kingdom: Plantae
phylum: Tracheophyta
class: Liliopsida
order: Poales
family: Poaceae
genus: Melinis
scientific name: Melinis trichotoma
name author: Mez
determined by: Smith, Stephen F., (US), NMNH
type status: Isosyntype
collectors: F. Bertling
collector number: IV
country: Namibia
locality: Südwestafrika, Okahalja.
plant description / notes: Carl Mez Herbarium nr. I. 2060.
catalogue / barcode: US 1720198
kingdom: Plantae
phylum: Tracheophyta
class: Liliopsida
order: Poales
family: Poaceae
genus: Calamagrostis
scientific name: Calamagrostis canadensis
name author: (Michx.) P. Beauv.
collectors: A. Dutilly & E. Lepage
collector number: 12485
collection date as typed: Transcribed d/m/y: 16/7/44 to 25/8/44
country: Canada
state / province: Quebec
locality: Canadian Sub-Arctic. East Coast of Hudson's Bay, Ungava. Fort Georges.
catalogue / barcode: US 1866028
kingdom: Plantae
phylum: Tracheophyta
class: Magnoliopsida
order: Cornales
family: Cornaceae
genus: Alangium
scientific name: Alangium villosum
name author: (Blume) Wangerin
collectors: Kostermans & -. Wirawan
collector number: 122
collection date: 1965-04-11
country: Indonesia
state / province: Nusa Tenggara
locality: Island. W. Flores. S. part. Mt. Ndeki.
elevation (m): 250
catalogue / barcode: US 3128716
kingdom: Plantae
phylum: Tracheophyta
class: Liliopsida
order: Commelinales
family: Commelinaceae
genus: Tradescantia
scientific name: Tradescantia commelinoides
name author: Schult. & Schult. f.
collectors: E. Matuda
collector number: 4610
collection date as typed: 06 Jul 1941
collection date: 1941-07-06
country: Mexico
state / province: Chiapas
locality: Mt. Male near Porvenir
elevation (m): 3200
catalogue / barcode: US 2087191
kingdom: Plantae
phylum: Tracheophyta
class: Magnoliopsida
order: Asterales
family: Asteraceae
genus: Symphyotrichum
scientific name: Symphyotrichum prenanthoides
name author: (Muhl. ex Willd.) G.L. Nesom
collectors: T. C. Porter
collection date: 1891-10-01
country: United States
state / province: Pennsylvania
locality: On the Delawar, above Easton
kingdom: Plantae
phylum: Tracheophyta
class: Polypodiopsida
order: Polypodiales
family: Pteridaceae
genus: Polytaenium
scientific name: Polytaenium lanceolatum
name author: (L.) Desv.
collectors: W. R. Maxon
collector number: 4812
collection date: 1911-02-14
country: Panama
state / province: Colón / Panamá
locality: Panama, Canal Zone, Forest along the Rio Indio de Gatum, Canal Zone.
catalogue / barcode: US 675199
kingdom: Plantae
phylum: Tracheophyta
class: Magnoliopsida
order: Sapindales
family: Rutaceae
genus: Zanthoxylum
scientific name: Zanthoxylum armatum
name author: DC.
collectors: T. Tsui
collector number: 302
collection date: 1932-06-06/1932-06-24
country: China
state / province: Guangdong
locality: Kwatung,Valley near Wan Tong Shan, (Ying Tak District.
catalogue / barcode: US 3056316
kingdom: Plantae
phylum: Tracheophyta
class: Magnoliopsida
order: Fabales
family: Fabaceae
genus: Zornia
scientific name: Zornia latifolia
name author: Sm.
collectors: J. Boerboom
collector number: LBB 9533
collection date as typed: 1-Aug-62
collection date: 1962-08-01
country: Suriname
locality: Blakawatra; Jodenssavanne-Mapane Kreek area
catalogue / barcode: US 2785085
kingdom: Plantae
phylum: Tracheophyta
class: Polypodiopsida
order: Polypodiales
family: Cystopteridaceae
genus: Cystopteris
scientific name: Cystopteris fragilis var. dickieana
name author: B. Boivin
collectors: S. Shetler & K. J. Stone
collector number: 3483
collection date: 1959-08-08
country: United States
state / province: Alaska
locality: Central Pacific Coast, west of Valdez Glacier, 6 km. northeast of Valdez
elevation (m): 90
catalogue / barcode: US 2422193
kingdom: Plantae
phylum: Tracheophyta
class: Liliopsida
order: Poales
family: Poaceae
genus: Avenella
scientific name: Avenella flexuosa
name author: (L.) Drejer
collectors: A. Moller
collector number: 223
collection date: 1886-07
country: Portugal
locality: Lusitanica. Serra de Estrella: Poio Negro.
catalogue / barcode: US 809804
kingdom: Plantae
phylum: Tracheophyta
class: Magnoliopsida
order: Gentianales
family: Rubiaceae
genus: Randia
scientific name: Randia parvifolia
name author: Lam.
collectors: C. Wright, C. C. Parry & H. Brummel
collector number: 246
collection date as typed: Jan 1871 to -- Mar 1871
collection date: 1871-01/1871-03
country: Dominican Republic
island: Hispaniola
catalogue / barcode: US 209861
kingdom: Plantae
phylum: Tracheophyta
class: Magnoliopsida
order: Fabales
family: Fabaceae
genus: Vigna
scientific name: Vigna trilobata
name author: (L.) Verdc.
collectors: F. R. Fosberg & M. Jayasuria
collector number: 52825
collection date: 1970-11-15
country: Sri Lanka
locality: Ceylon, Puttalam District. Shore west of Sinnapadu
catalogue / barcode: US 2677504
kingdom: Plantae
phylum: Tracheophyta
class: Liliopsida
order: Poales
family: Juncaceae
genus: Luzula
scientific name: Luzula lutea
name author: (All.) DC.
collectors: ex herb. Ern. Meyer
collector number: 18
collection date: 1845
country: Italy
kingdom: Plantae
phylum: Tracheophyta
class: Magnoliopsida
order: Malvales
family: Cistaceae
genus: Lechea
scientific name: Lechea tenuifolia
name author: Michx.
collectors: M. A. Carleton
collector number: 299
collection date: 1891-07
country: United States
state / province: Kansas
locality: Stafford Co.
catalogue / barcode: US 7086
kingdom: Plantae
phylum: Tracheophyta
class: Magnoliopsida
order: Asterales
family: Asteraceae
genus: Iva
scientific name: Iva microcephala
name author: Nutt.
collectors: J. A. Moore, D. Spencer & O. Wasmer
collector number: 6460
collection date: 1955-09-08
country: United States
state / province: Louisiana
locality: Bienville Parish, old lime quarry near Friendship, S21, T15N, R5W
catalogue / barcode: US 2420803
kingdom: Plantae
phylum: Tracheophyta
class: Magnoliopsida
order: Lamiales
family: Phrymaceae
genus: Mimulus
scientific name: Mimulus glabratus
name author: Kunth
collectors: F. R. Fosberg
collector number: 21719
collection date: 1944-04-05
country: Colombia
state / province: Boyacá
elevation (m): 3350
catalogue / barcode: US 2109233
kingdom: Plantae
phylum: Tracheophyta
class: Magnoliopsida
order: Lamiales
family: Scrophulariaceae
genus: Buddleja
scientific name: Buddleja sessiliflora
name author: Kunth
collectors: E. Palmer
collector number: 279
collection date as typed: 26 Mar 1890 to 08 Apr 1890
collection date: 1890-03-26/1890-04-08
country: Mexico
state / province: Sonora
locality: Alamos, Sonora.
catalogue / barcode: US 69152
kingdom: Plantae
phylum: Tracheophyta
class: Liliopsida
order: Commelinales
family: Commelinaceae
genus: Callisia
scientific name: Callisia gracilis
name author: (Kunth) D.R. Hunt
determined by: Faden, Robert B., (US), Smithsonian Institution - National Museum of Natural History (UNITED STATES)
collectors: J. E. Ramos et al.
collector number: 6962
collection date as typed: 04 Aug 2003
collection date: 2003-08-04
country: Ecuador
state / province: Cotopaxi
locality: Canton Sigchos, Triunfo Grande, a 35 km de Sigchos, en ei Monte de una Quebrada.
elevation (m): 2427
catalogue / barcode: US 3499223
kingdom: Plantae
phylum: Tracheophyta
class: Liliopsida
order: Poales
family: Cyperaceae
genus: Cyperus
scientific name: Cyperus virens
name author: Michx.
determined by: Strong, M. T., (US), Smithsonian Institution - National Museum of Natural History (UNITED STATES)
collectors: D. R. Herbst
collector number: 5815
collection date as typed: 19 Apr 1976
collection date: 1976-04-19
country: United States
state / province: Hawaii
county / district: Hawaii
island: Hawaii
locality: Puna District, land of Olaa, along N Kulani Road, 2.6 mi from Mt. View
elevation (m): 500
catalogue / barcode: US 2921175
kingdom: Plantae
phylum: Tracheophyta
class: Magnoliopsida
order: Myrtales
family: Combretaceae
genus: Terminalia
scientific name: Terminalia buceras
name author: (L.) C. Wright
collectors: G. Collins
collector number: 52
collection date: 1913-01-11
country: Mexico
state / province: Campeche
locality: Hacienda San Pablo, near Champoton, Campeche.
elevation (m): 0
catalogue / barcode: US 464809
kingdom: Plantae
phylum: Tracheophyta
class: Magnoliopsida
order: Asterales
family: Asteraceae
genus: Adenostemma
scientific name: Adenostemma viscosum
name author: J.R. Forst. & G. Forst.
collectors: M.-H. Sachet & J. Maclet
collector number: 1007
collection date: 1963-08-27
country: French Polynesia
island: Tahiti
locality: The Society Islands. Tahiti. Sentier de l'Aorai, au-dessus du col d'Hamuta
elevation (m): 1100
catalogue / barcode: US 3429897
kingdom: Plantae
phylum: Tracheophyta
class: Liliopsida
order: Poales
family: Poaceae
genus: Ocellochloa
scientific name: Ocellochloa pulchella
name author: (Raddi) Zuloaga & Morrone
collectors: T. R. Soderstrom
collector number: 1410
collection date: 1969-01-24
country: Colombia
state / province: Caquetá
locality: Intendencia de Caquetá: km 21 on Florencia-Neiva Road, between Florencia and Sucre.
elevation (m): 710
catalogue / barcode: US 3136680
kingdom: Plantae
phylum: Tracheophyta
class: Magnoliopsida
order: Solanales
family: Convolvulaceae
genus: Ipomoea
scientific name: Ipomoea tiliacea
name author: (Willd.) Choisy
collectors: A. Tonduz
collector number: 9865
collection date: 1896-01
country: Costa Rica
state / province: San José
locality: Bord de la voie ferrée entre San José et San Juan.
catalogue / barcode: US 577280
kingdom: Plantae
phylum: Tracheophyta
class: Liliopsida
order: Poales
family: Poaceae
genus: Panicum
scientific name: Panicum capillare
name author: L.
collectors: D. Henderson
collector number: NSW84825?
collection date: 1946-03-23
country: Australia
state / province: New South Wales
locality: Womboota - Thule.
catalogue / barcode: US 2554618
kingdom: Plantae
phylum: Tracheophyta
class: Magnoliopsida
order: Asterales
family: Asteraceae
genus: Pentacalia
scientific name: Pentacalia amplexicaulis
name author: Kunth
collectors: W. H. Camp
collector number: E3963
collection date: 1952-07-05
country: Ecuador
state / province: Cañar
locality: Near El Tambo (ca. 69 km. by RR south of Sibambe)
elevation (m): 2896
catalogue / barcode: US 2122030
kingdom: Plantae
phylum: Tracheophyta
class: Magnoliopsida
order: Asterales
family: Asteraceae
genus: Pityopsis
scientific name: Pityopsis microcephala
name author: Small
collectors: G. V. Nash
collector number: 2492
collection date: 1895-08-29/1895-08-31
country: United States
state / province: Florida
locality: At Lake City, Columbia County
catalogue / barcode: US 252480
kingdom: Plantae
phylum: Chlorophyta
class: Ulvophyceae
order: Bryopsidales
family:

▶ **Task directions**:
Write out, word for word, the lines of the rows above, starting with the line that contains "state / province: Kansas" and going on through the line that contains "collector number: 6460", with both of those lines included.

▶ **Problem solution**:
state / province: Kansas
locality: Stafford Co.
catalogue / barcode: US 7086
kingdom: Plantae
phylum: Tracheophyta
class: Magnoliopsida
order: Asterales
family: Asteraceae
genus: Iva
scientific name: Iva microcephala
name author: Nutt.
collectors: J. A. Moore, D. Spencer & O. Wasmer
collector number: 6460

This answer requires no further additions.